The Daily PANCE and PANRE Extended Edition: Question 34

A 46-year-old patient with chronic hypertension suddenly discontinues the use of his antihypertensive agent. This patient presents to your office with a blood pressure of 198/116 in the left arm. The patient denies chest pain and shortness of breath. You note no evidence of acute end-organ changes on physical examination. His laboratory studies and EKG are normal. What diagnosis will you place on this patient's chart?
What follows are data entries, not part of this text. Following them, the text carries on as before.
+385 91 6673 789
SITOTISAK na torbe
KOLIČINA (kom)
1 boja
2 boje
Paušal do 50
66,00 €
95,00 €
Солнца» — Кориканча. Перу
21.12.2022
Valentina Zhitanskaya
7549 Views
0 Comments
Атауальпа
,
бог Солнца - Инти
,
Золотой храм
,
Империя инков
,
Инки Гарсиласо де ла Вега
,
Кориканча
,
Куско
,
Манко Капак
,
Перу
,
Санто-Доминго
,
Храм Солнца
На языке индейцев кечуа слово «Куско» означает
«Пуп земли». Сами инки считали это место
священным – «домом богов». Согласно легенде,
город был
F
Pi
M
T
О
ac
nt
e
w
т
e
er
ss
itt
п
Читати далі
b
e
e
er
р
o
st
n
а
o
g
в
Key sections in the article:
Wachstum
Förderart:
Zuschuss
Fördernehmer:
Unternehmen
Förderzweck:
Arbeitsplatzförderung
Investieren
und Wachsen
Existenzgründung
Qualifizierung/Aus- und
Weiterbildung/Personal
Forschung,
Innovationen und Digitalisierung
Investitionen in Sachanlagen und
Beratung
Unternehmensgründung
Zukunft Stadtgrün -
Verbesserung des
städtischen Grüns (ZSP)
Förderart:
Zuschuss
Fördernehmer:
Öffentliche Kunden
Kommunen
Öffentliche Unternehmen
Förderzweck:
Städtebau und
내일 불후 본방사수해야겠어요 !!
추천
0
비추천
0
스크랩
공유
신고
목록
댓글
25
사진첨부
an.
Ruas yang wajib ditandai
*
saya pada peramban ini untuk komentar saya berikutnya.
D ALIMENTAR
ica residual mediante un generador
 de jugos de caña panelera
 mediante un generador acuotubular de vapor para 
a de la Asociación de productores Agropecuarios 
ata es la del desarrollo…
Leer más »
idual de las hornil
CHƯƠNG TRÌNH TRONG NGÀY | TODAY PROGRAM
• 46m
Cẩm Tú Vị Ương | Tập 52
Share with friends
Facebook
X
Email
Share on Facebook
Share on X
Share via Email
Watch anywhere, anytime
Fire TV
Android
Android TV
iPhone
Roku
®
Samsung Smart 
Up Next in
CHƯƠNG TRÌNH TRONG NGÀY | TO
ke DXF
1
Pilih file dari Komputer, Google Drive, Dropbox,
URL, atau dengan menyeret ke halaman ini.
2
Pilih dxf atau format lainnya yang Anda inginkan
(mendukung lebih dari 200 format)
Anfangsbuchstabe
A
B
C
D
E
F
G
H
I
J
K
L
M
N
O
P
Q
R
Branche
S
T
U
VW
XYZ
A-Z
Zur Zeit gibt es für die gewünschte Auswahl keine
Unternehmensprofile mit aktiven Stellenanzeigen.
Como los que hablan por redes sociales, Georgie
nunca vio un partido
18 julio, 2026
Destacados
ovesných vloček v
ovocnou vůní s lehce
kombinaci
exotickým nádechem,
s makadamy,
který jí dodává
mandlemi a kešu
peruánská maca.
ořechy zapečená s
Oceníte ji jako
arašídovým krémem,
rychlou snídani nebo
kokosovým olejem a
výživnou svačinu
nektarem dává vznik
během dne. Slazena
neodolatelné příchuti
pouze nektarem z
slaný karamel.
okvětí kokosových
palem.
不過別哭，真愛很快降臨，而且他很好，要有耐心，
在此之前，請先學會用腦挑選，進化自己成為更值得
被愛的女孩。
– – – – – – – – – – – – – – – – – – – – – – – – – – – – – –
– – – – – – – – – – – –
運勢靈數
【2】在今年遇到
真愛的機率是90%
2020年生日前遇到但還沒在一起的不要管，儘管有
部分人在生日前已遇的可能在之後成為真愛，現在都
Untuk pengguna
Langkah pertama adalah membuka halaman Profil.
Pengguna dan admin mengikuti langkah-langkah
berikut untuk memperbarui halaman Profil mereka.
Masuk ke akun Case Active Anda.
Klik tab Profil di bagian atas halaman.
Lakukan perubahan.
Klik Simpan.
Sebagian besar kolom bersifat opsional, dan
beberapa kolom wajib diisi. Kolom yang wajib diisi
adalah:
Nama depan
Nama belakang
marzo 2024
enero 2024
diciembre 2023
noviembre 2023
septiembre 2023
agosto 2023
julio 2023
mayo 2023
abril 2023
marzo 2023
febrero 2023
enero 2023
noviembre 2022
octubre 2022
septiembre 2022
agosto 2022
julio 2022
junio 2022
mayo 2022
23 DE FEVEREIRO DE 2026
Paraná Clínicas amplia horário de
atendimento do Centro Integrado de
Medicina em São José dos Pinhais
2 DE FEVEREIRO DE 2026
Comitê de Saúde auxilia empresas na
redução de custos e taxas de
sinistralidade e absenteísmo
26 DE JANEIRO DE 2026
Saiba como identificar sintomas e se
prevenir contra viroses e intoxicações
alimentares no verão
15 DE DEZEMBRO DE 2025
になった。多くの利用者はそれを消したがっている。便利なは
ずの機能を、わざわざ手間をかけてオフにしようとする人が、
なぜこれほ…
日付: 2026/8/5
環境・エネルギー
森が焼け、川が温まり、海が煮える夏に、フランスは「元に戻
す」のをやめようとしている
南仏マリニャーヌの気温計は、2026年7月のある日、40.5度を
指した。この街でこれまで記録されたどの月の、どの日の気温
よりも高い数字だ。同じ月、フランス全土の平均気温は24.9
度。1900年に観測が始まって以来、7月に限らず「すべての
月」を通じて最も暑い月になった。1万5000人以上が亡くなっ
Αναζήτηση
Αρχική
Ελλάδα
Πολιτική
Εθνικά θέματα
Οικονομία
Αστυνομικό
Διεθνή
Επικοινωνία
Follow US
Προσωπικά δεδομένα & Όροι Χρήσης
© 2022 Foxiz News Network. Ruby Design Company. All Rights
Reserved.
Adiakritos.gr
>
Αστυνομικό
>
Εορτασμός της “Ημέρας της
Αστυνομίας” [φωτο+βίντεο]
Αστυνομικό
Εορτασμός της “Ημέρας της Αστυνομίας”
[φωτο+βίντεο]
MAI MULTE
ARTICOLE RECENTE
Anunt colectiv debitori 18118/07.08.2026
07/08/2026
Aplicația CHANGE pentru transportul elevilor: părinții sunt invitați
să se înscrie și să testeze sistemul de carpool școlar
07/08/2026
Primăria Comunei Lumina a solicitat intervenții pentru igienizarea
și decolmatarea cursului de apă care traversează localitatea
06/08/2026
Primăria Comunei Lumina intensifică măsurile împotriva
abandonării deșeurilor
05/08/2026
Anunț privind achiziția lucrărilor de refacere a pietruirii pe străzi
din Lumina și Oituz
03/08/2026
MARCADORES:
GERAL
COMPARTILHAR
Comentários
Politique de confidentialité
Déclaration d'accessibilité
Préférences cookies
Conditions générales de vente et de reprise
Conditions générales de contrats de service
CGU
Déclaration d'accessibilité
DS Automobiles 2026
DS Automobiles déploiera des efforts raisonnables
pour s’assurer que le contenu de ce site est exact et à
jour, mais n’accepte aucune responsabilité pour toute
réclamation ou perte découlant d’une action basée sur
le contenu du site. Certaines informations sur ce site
  1. hypertensive emergency
  2. hypertensive urgency
  3. malignant hypertension
  4. idiopathic hypertension
  5. hypertension of undetermined etiology

Answer: B

Hypertensive urgency

Traditionally, hypertensive crises have been divided into emergencies and urgencies. Hypertensive emergencies are severe elevations in blood pressure (BP) that are complicated by evidence of progressive target organ dysfunction and will require immediate BP reduction (not necessarily to normal ranges) to prevent or limit target organ damage. Examples include hypertensive encephalopathy, intracranial hemorrhage, unstable angina pectoris, or acute myocardial infarction, acute left ventricular failure with pulmonary edema, dissecting aneurysm, or eclampsia. While the level of BP at the time of presentation is usually very high (greater than 180/120 mm Hg), keep in mind that it is not the degree of BP elevation, but rather the clinical status of the patient that defines a hypertensive emergency. For example, a BP of 160/100 mm Hg in a 60-year-old patient who presents with acute pulmonary edema represents a true hypertensive emergency. Hypertensive urgencies are severe elevations of BP but without evidence of progressive target organ dysfunction and would be better defined as severe elevations in BP without acute, progressive target organ damage. Most of these patients are, in fact, nonadherent to drug therapy or are inadequately treated hypertensive patients and often present to the ED for other reasons. Patients with severe elevations of BP can be managed in the ED with oral agents and appropriate follow-up within 24 hours to several days depending upon the individual characteristics of the patient. It is the correct differentiation of these two forms of hypertensive crises, however, that presents the greatest challenge to the physician.